Training log of RepLLaMA

Question

Training log of RepLLaMA

kyriemao opened this issue 5 months ago · comments

Hi Xueguang,

Great work! I am training my own RepLLaMA now and find that the training loss starts from 90+ and quickly drops below 0.1 in around 30 steps (as shown below). Is it normal or could please provide your training log of RepLLaMA?

Thanks!

Xueguang Ma 马雪光 · Answer 1 · Sun Jan 14 2024 05:51:39 GMT+0800 (China Standard Time)

this looks a bit weird. what is your batch size/ training group size setting?

kyriemao · Answer 2 · Sun Jan 14 2024 09:32:54 GMT+0800 (China Standard Time)

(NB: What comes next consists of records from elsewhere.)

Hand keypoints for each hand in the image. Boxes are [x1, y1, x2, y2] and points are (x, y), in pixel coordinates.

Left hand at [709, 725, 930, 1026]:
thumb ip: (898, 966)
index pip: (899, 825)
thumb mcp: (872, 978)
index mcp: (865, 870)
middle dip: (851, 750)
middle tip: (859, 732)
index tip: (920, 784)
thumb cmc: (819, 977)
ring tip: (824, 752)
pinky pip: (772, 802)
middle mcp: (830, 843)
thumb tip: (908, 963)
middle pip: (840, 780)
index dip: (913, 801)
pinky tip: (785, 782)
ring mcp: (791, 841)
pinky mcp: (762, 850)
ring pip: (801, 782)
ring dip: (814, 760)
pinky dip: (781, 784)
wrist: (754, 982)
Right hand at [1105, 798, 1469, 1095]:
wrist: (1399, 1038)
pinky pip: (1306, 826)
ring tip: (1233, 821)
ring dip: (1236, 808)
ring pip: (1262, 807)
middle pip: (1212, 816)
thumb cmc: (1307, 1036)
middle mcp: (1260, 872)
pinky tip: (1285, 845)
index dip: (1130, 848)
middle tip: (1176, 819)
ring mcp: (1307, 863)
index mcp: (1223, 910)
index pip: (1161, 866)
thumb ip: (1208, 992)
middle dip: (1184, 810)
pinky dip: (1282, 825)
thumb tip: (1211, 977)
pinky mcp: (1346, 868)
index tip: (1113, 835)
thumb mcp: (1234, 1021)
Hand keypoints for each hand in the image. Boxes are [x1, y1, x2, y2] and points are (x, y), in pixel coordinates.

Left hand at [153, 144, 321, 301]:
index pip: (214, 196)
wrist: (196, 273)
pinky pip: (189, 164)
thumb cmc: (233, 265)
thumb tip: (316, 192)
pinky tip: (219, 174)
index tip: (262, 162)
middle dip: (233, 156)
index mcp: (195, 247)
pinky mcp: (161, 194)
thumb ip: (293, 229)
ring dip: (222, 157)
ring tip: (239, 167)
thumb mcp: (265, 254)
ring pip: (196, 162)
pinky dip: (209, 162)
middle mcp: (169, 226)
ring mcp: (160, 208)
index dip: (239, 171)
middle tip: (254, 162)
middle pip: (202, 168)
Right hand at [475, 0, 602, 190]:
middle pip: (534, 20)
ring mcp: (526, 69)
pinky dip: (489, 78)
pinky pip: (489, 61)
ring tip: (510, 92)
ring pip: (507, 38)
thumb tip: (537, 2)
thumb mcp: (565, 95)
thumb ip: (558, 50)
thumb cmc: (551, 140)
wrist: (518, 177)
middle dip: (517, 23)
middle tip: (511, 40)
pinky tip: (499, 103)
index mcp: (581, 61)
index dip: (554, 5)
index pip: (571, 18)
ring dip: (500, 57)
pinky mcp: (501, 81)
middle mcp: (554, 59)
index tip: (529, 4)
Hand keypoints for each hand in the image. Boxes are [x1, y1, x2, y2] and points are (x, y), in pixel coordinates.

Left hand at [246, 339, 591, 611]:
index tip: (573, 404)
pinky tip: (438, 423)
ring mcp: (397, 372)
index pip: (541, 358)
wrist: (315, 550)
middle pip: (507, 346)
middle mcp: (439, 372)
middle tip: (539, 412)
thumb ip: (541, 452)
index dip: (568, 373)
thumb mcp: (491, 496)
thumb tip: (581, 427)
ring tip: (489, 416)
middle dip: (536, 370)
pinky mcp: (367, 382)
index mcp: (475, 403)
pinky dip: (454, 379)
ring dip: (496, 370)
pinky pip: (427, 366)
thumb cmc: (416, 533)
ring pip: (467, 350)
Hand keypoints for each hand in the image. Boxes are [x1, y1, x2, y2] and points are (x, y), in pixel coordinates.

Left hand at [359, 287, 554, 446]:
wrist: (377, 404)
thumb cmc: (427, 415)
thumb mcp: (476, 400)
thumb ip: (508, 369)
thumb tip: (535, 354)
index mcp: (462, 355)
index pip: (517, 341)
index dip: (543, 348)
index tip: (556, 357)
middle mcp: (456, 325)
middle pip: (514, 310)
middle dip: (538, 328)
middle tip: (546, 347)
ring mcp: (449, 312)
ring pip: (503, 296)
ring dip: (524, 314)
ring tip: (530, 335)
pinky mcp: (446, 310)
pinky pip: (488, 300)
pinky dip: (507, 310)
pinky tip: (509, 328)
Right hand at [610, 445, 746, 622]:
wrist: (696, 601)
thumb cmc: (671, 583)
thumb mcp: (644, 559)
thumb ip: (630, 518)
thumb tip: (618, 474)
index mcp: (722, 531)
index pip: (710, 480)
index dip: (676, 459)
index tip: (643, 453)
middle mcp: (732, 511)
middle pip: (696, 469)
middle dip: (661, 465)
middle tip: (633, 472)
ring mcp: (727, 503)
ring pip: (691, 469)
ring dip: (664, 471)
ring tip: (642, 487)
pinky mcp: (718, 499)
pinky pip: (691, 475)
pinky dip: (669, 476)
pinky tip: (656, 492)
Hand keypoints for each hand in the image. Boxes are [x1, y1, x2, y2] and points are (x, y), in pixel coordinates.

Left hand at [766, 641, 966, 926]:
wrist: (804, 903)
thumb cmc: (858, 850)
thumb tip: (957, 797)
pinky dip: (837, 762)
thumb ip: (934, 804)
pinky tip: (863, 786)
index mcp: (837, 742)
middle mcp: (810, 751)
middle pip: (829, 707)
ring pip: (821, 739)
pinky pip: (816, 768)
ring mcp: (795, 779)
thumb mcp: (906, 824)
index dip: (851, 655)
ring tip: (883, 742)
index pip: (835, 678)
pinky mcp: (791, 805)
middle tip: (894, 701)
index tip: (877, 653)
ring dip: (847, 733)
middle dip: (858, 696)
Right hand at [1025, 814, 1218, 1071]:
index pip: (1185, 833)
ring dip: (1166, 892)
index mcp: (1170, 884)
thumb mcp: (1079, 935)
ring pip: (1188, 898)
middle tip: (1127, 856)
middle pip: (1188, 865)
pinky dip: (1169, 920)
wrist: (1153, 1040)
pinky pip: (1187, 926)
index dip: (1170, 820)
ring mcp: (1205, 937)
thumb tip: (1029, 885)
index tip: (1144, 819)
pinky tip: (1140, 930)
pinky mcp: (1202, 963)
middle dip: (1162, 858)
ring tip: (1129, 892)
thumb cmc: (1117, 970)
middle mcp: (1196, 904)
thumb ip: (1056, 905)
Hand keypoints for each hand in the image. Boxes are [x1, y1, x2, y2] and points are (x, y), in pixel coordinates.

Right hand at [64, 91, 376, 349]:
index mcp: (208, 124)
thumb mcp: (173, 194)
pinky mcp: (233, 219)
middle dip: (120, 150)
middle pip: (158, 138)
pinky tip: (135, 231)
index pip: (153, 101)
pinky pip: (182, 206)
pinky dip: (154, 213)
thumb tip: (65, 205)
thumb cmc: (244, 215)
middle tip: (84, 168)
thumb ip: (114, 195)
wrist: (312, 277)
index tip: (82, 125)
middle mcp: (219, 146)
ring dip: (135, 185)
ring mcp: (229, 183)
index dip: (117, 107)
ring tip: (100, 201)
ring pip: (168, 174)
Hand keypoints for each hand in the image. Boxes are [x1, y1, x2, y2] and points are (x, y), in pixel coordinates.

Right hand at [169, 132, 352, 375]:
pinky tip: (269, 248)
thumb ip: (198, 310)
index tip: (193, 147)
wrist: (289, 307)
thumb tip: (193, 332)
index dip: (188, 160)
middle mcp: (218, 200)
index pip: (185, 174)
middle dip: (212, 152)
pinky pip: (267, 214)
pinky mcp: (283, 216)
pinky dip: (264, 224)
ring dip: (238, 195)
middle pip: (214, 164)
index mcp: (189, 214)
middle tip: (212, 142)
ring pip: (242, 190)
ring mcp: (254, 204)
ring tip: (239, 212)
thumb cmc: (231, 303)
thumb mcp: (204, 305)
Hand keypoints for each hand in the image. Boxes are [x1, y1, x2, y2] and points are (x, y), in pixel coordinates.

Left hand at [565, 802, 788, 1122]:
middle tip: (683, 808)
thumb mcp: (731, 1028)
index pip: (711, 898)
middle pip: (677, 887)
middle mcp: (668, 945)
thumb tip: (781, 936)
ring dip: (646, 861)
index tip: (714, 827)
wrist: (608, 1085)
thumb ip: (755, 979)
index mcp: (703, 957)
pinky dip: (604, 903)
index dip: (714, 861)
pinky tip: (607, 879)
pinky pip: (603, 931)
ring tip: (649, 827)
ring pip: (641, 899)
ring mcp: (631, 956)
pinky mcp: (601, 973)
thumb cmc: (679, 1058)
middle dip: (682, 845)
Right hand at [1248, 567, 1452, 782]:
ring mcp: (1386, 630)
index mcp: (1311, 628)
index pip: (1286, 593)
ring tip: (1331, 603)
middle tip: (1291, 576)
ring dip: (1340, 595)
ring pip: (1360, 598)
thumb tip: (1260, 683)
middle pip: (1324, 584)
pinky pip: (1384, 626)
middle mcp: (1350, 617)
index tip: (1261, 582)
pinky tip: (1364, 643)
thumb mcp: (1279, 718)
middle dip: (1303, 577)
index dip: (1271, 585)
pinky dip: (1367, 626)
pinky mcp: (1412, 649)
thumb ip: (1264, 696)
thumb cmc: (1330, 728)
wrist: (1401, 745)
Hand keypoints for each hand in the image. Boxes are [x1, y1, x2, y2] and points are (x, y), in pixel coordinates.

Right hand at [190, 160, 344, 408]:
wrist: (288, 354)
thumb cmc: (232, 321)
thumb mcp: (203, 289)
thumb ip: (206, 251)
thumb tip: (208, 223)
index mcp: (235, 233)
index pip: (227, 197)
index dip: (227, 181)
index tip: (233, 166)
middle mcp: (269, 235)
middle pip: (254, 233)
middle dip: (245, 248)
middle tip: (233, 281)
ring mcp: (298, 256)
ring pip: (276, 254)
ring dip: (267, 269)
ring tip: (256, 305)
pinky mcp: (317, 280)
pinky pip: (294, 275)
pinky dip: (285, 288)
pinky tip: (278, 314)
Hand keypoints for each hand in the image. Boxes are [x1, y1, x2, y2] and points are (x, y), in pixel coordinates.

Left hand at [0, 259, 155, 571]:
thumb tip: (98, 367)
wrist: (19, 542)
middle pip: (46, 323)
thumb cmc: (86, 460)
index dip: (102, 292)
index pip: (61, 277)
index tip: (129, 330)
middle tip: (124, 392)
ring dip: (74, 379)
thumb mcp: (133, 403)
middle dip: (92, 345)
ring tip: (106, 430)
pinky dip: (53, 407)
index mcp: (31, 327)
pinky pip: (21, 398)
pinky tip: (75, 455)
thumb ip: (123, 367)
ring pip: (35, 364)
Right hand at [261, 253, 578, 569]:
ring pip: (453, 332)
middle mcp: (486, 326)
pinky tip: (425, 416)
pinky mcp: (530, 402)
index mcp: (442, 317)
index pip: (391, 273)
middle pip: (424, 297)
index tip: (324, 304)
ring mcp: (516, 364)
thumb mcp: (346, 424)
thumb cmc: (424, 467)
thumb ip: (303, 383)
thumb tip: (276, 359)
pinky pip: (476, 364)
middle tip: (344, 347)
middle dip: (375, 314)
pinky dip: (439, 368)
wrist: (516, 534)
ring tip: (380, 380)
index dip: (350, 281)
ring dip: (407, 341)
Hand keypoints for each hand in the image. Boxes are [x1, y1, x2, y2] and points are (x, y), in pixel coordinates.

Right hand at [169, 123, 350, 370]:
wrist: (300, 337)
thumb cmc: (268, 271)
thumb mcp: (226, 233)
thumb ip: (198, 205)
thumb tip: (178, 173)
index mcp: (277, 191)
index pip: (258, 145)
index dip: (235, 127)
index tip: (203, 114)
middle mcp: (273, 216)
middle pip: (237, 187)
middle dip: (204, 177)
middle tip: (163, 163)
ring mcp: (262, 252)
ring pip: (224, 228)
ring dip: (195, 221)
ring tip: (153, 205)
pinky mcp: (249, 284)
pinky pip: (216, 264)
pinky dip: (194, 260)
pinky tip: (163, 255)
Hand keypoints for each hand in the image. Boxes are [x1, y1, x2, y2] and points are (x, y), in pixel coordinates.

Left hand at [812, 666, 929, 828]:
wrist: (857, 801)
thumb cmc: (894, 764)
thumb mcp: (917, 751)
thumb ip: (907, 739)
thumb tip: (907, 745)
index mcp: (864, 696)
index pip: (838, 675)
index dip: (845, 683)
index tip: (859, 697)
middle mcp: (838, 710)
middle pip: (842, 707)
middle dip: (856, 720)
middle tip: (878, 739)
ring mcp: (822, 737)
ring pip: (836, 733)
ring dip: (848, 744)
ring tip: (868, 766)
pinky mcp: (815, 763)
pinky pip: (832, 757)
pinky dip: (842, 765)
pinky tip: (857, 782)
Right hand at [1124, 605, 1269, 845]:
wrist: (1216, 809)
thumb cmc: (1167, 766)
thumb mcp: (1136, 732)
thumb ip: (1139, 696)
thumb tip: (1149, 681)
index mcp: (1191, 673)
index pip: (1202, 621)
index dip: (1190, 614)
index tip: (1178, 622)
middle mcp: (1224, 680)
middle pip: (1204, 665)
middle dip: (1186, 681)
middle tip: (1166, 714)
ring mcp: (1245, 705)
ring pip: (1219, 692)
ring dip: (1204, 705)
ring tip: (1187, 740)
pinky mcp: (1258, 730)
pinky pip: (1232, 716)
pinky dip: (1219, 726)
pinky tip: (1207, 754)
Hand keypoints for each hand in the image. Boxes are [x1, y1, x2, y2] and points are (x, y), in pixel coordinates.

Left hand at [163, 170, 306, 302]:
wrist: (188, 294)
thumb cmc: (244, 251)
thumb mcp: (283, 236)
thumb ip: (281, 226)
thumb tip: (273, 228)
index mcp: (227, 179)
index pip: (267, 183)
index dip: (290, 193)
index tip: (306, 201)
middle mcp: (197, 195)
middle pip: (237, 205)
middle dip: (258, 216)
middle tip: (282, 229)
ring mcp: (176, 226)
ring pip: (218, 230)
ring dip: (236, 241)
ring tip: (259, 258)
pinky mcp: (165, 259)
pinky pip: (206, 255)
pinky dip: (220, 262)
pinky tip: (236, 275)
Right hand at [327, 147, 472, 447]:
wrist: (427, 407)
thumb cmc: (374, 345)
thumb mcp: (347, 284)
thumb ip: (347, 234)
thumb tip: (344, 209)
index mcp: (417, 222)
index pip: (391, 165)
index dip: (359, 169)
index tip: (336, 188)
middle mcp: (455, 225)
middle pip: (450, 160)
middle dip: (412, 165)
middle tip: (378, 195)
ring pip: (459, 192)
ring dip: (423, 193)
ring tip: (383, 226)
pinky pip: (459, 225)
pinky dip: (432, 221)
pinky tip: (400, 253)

this looks a bit weird. what is your batch size/ training group size setting?

The param settings are:

per_gpu_train_batch_size=8,
hard_negatives_per_sample=15,
learning_rate=1e-4,
gradient_accumulation_steps=4.

I use 6 A100 40G GPUs for training.

kyriemao · Answer 3 · Mon Jan 15 2024 21:27:00 GMT+0800 (China Standard Time)

Solved. It is because of my own bug about processing the EOS token. Thanks!

objdumb · Answer 4 · Wed Jan 17 2024 09:41:23 GMT+0800 (China Standard Time)

Hello, I met the same problem. Can you please tell me how do you solve it? Thank you a lot!